Calibration through the Lens of Interpretability

TL;DR

This paper conducts an axiomatic analysis of calibration in models, examining desirable properties and metrics, and empirically compares calibration methods with an interpretable decision tree.

Contribution

It introduces an axiomatic framework for understanding calibration, analyzing properties and metrics, and empirically evaluates calibration methods against an interpretable decision tree.

Findings

Certain calibration metrics align with desirable properties.

Interpretable decision trees can serve as effective calibration models.

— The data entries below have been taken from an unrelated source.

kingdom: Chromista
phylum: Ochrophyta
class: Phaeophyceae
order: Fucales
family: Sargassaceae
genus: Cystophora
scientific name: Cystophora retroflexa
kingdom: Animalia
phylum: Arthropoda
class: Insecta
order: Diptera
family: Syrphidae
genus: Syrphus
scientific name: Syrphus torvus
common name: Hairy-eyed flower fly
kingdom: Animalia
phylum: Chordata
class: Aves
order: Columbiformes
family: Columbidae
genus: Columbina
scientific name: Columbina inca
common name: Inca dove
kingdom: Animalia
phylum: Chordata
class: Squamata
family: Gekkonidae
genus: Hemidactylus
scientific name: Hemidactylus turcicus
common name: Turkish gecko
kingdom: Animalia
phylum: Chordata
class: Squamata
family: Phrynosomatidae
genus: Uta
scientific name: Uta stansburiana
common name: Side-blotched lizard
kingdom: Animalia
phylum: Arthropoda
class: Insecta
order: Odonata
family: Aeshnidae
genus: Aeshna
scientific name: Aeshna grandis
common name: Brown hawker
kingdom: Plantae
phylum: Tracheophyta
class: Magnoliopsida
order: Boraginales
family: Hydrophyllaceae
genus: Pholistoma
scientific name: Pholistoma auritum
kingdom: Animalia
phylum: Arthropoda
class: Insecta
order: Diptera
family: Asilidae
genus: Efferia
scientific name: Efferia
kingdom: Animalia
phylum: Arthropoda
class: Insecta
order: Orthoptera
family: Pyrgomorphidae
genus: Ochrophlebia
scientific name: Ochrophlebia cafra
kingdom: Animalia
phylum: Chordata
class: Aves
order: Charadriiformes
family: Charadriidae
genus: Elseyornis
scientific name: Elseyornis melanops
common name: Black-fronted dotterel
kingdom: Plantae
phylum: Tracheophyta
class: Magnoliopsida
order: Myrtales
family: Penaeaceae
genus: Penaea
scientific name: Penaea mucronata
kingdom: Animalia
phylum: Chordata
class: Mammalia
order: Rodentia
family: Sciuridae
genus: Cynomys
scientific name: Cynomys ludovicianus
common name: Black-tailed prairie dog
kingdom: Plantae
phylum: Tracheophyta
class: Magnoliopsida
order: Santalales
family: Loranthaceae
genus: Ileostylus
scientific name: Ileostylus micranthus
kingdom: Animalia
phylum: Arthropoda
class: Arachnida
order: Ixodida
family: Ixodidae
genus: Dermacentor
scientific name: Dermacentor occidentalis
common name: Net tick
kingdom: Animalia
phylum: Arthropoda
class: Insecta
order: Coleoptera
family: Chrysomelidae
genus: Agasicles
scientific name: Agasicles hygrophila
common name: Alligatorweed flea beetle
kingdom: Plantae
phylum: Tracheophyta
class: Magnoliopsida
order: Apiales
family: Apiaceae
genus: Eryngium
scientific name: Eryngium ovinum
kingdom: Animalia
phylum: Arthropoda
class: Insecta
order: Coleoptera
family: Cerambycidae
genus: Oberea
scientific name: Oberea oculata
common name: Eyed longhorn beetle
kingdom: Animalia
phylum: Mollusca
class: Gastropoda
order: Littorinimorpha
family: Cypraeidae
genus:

The axiomatic approach clarifies the trade-offs in calibration evaluation.

Abstract

Calibration is a frequently invoked concept when useful label probability estimates are required on top of classification accuracy. A calibrated model is a function whose values correctly reflect underlying label probabilities. Calibration in itself however does not imply classification accuracy, nor human interpretable estimates, nor is it straightforward to verify calibration from finite data. There is a plethora of evaluation metrics (and loss functions) that each assess a specific aspect of a calibration model. In this work, we initiate an axiomatic study of the notion of calibration. We catalogue desirable properties of calibrated models as well as corresponding evaluation metrics and analyze their feasibility and correspondences. We complement this analysis with an empirical evaluation, comparing common calibration methods to employing a simple, interpretable decision tree.